Transcribed page contents
Content starts
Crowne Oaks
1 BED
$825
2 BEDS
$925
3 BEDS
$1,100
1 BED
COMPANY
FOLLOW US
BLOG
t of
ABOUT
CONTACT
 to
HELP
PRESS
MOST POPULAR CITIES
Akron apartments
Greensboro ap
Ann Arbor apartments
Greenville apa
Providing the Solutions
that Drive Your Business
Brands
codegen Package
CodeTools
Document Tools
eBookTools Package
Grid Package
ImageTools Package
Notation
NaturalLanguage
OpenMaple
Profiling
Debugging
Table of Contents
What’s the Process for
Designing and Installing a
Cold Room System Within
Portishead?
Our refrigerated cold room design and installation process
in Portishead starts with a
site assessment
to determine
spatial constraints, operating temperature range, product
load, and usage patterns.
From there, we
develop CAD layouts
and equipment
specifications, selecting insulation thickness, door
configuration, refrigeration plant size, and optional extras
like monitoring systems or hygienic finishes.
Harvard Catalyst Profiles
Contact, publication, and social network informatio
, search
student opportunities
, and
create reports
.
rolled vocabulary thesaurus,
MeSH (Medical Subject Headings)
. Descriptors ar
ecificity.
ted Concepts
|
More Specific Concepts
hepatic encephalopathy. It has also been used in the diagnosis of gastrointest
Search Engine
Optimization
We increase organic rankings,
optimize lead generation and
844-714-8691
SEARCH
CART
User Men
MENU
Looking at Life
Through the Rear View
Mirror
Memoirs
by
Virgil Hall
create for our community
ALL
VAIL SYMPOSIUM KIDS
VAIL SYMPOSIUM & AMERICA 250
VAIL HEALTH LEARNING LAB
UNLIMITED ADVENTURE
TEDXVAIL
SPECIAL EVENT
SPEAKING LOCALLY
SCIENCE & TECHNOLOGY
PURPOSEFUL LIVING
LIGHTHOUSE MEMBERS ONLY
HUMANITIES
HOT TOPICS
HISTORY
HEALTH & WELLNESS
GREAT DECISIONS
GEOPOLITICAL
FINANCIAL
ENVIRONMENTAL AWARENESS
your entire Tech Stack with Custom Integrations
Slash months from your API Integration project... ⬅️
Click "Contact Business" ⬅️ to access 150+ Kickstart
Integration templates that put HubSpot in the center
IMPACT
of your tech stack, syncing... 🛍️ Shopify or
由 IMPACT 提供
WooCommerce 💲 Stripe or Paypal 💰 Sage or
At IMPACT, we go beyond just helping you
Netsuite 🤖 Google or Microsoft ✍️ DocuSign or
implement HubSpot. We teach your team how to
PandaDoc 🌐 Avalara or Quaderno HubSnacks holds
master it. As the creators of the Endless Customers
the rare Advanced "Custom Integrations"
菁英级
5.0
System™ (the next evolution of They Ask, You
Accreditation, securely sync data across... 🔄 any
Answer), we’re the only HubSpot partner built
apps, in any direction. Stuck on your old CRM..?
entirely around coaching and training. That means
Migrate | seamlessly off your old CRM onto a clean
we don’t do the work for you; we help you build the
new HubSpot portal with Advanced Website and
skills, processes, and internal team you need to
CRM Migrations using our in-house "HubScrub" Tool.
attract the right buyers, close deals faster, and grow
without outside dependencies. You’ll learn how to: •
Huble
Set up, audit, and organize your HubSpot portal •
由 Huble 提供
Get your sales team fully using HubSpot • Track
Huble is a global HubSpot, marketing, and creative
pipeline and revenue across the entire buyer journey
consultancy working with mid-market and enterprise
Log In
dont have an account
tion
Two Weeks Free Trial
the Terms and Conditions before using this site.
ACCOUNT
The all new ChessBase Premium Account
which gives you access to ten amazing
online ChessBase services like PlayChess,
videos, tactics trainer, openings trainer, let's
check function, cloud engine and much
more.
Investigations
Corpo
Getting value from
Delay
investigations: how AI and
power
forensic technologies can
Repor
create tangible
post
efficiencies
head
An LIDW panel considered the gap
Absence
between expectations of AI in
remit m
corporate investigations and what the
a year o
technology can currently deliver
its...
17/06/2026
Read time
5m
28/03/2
Content ends
AIM OF THE EXERCISE:
Print each entry precisely. Include every line.

YOUR RESPONSE:
Crowne Oaks
1 BED
$825
2 BEDS
$925
3 BEDS
$1,100
1 BED
COMPANY
FOLLOW US
BLOG
t of
ABOUT
CONTACT
 to
HELP
PRESS
MOST POPULAR CITIES
Akron apartments
Greensboro ap
Ann Arbor apartments
Greenville apa
Providing the Solutions
that Drive Your Business
Brands
codegen Package
CodeTools
Document Tools
eBookTools Package
Grid Package
ImageTools Package
Notation
NaturalLanguage
OpenMaple
Profiling
Debugging
Table of Contents
What’s the Process for
Designing and Installing a
Cold Room System Within
Portishead?
Our refrigerated cold room design and installation process
in Portishead starts with a
site assessment
to determine
spatial constraints, operating temperature range, product
load, and usage patterns.
From there, we
develop CAD layouts
and equipment
specifications, selecting insulation thickness, door
configuration, refrigeration plant size, and optional extras
like monitoring systems or hygienic finishes.
Harvard Catalyst Profiles
Contact, publication, and social network informatio
, search
student opportunities
, and
create reports
.
rolled vocabulary thesaurus,
MeSH (Medical Subject Headings)
. Descriptors ar
ecificity.
ted Concepts
|
More Specific Concepts
hepatic encephalopathy. It has also been used in the diagnosis of gastrointest
Search Engine
Optimization
We increase organic rankings,
optimize lead generation and
844-714-8691
SEARCH
CART
User Men
MENU
Looking at Life
Through the Rear View
Mirror
Memoirs
by
Virgil Hall
create for our community
ALL
VAIL SYMPOSIUM KIDS
VAIL SYMPOSIUM & AMERICA 250
VAIL HEALTH LEARNING LAB
UNLIMITED ADVENTURE
TEDXVAIL
SPECIAL EVENT
SPEAKING LOCALLY
SCIENCE & TECHNOLOGY
PURPOSEFUL LIVING
LIGHTHOUSE MEMBERS ONLY
HUMANITIES
HOT TOPICS
HISTORY
HEALTH & WELLNESS
GREAT DECISIONS
GEOPOLITICAL
FINANCIAL
ENVIRONMENTAL AWARENESS
your entire Tech Stack with Custom Integrations
Slash months from your API Integration project... ⬅️
Click "Contact Business" ⬅️ to access 150+ Kickstart
Integration templates that put HubSpot in the center
IMPACT
of your tech stack, syncing... 🛍️ Shopify or
由 IMPACT 提供
WooCommerce 💲 Stripe or Paypal 💰 Sage or
At IMPACT, we go beyond just helping you
Netsuite 🤖 Google or Microsoft ✍️ DocuSign or
implement HubSpot. We teach your team how to
PandaDoc 🌐 Avalara or Quaderno HubSnacks holds
master it. As the creators of the Endless Customers
the rare Advanced "Custom Integrations"
菁英级
5.0
System™ (the next evolution of They Ask, You
Accreditation, securely sync data across... 🔄 any
Answer), we’re the only HubSpot partner built
apps, in any direction. Stuck on your old CRM..?
entirely around coaching and training. That means
Migrate | seamlessly off your old CRM onto a clean
we don’t do the work for you; we help you build the
new HubSpot portal with Advanced Website and
skills, processes, and internal team you need to
CRM Migrations using our in-house "HubScrub" Tool.
attract the right buyers, close deals faster, and grow
without outside dependencies. You’ll learn how to: •
Huble
Set up, audit, and organize your HubSpot portal •
由 Huble 提供
Get your sales team fully using HubSpot • Track
Huble is a global HubSpot, marketing, and creative
pipeline and revenue across the entire buyer journey
consultancy working with mid-market and enterprise
Log In
dont have an account
tion
Two Weeks Free Trial
the Terms and Conditions before using this site.
ACCOUNT
The all new ChessBase Premium Account
which gives you access to ten amazing
online ChessBase services like PlayChess,
videos, tactics trainer, openings trainer, let's
check function, cloud engine and much
more.
Investigations
Corpo
Getting value from
Delay
investigations: how AI and
power
forensic technologies can
Repor
create tangible
post
efficiencies
head
An LIDW panel considered the gap
Absence
between expectations of AI in
remit m
corporate investigations and what the
a year o
technology can currently deliver
its...
17/06/2026
Read time
5m
28/03/2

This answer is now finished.